HALUAN.CO – Bank Indonesia (BI) terus memperluas jangkauan pembayaran digital melalui Quick Response Code Indonesian Standard (QRIS) lintas negara. Mulai 17 Agustus 2025, warga negara Indonesia dapat menggunakan QRIS di Jepang dan China.
Deputi Gubernur BI, Filianingsih Hendarta, mengungkapkan bahwa persiapan kerja sama dengan Jepang telah mencapai tahap uji coba atau sandbox, setelah melalui berbagai langkah teknis dengan otoritas sistem pembayaran Jepang sejak pertengahan Mei 2025.
“Mudah-mudahan kalau tidak ada halangan yang berarti kita bisa launching penggunaan outbond (QRIS) itu tanggal 17 Agustus yang akan datang,” ujar Filianingsih dalam konferensi pers di Jakarta, Rabu (21/5/2025).
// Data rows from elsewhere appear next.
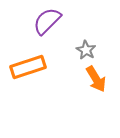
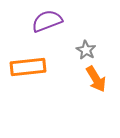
purple semicircle: rotated 24 degrees clockwise
orange rectangle: rotated 12 degrees clockwise
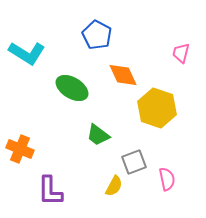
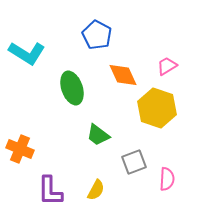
pink trapezoid: moved 14 px left, 13 px down; rotated 45 degrees clockwise
green ellipse: rotated 40 degrees clockwise
pink semicircle: rotated 15 degrees clockwise
yellow semicircle: moved 18 px left, 4 px down
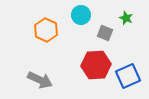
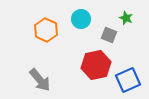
cyan circle: moved 4 px down
gray square: moved 4 px right, 2 px down
red hexagon: rotated 8 degrees counterclockwise
blue square: moved 4 px down
gray arrow: rotated 25 degrees clockwise
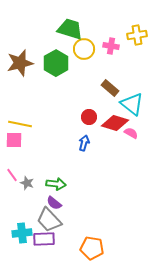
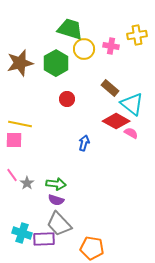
red circle: moved 22 px left, 18 px up
red diamond: moved 1 px right, 2 px up; rotated 12 degrees clockwise
gray star: rotated 16 degrees clockwise
purple semicircle: moved 2 px right, 3 px up; rotated 21 degrees counterclockwise
gray trapezoid: moved 10 px right, 4 px down
cyan cross: rotated 24 degrees clockwise
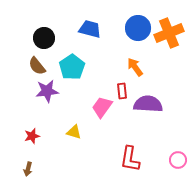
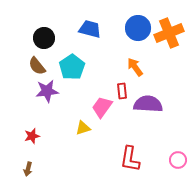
yellow triangle: moved 9 px right, 4 px up; rotated 35 degrees counterclockwise
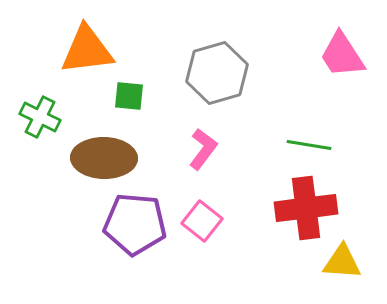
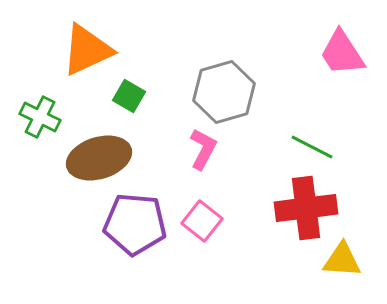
orange triangle: rotated 18 degrees counterclockwise
pink trapezoid: moved 2 px up
gray hexagon: moved 7 px right, 19 px down
green square: rotated 24 degrees clockwise
green line: moved 3 px right, 2 px down; rotated 18 degrees clockwise
pink L-shape: rotated 9 degrees counterclockwise
brown ellipse: moved 5 px left; rotated 18 degrees counterclockwise
yellow triangle: moved 2 px up
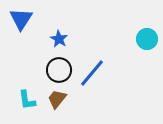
Dengan demikian, warga Indonesia yang berkunjung ke Jepang dapat melakukan pembayaran dengan memindai kode QR di negara tersebut.
Selain Jepang, pengembangan QRIS lintas negara dengan China juga menunjukkan kemajuan signifikan. Filianingsih menjelaskan bahwa finalisasi aspek bisnis, teknis, dan operasional telah disepakati antara Union Pay International dari China dan Asosiasi Sistem Pembayaran Indonesia (ASPI).
Empat penyedia layanan switching nasional, yaitu PT Rintis Sejahtera, PT Alto Network, PT Artajasa Pembayaran Elektronis, dan PT Jalin Pembayaran Nusantara, telah menjalin kesepakatan dengan Union Pay International untuk pengembangan sistem dan pelaksanaan uji coba sandbox.
“Uji coba bisa dilakukan nanti di 17 Agustus yang akan datang,” tambahnya.
Selain Jepang dan China, BI juga menjajaki kerja sama QRIS lintas negara dengan India, Korea Selatan, dan Arab Saudi. Untuk India, prosesnya masih dalam tahap pembahasan teknis antara ASPI dan NPCI International India. Sementara itu, untuk Korea Selatan, kajian dan finalisasi kerja sama berlangsung di level industri antara ASPI dan Korean Financial Telecommunication and Clearings Institute.
Sedangkan di Arab Saudi, BI telah berdiskusi dengan Otoritas Moneter Arab Saudi. Kementerian Haji dan Umroh negara tersebut juga mendorong digitalisasi pembayaran bagi jemaah, terutama dari negara dengan jumlah besar seperti Indonesia.
“Dengan kita akan lanjut di akhir bulan ini, akan ada diskusi secara intensif dengan Kementerian Haji dan Umroh dari Saudi Arabia,” ujar Filianingsih.
Meskipun terus berkembang, penerapan QRIS antarnegara menghadapi tantangan tersendiri. Filianingsih menyebutkan bahwa salah satu hambatan utama adalah perbedaan struktur kelembagaan sistem pembayaran di setiap negara. Tidak semua negara menempatkan otoritas sistem pembayaran di bawah bank sentral seperti di Indonesia. Hal ini membuat BI perlu memahami struktur kelembagaan mitra, menyesuaikan regulasi, dan menyelaraskan infrastruktur sistem pembayaran.
Setelah semua tahap tersebut terpenuhi, kerja sama dapat dilanjutkan ke tahap uji coba sistem (sandbox) bersama pelaku industri.
Gubernur BI, Perry Warjiyo, menegaskan bahwa pengembangan QRIS lintas negara berlandaskan tiga prinsip utama: kepentingan nasional, sinergi antarotoritas, dan dukungan pelaku industri.
“Ada tahapan yang memang nanti industri itu saling berbicara. Setelah sesuai kepentingan nasional dan kesepakatan industri, baru yang ketiga diberlakukan untuk semua pelaku industri,” kata Perry.
Prinsip-prinsip ini tercermin dalam blueprint sistem pembayaran Indonesia, yang menjadikan kerja sama internasional sebagai bagian dari strategi nasional. Sebagai informasi, QRIS lintas negara sudah lebih dulu digunakan di beberapa negara Asia Tenggara seperti Malaysia, Thailand, dan Singapura.